Append a unit suffix to any sizing value. The mode dropdown updates automatically.

Type thisModeResolves to
120pxPixels120 pixels
50%Percentage50 % of parent
1.5xAspectRatiowidth × 1.5 (or height × 1.5)
fill or 1fFill1 weight unit of remaining parent space
hugHugwrap children + padding
ts or textsizeTextSizeintrinsic TMP bounds

Typing 120px into a Width field that was previously set to Hug switches the mode to Pixels and sets the value to 120 — both in one keystroke sequence. Same goes the other way: typing hug into a Width field that was 200px switches the mode to Hug and the previous 200 is irrelevant.

Aliases

The parser is forgiving.

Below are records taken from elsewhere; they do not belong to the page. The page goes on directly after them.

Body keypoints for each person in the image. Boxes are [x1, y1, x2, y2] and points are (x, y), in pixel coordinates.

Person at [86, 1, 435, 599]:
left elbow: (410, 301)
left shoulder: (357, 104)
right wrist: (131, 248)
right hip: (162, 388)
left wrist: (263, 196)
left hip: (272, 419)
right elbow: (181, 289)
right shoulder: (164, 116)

Each mode has multiple ways to spell it:

CanonicalAlso accepted
hugh
fillf, *
ts (TextSize)t, textsize
auto (gap distribution)sb, spread
even (gap distribution)sa, rnd

Casing doesn’t matter — Fill, FILL, and fill all work.

Type math to compute a value

Anything you’d type into a calculator works. +, -, *, /, and parentheses are all supported.

Type thisResult
100+50150
200-32168
1920/3640
(16+8)*248
100*1.5150

Math + unit combine naturally:

Type thisModeResolves to
100+50pxPixels150 px
(100/3)%Percentage33.33 %
48*1.5Pixels (or current mode)72

The math evaluator runs System.Data.DataTable.Compute under the hood — the same rules as a SQL expression. Floats use a . decimal separator.

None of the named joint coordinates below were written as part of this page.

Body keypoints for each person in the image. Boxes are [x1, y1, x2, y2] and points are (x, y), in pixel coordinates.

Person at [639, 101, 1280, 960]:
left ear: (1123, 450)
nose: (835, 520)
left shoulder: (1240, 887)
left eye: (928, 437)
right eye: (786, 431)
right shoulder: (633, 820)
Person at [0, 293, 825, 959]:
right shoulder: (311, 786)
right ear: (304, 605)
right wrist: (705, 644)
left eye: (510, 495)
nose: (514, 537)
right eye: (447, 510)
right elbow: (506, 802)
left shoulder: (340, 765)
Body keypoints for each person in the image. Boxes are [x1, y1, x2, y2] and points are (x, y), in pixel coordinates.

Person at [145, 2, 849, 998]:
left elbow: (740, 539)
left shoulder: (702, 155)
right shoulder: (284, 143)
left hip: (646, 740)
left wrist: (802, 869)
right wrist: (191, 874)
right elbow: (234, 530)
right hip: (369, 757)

Type a mode name on its own

Typing just a unit — no number — switches the mode and keeps the existing value.

Field wasType thisField becomes
Width = 200pxfillWidth = Fill, weight 200
Width = Fill 1hugWidth = Hug
Gap = 8autoGap = Space-Between (auto distribution)

This is the fastest way to flip modes without re-typing the number.

Gap distribution modes

Gap and WrapGap accept two extra modes in addition to numeric pixels and percentages:

Type thisEffect
auto, sb, spreadSpace-between — equal gap between children, no gap at the ends
even, sa, rndSpace-around — equal gap before, between, and after children

Both modes ignore the numeric value and distribute the parent’s free space.

Live-update behavior

While you’re typing a simple number (no letters, no operators), the engine applies the value live — every keystroke triggers a rebuild so you can watch the layout adjust.

While you’re typing anything more complex — a unit, an operator, or a parenthesis — the field waits until you press Enter or move focus before evaluating. This avoids parser errors mid-keystroke (e.g. 100+ is a partial expression; the engine doesn’t try to evaluate until you commit).

Examples

A few patterns that show up often:

Width: 1920/3 → 640 px on a 1920-wide canvas
Width: 100%-32px (not supported — mixed units in one expression)
Height: 16*1.5 → 24 px
Padding: 8+4 → 12 px
Width: f → Fill (weight = current value)
Width: * → Fill (legacy shorthand)
Gap: auto → Space-between
WrapGap: sa → Space-around

Mixed-unit math is not supported. The unit is parsed once at the end of the expression; everything before it is a pure-number computation. 100%-32px parses as the expression 100%-32 followed by the suffix px, which fails. Pick one unit per field, and let parent sizing + Padding/Margin handle the offset.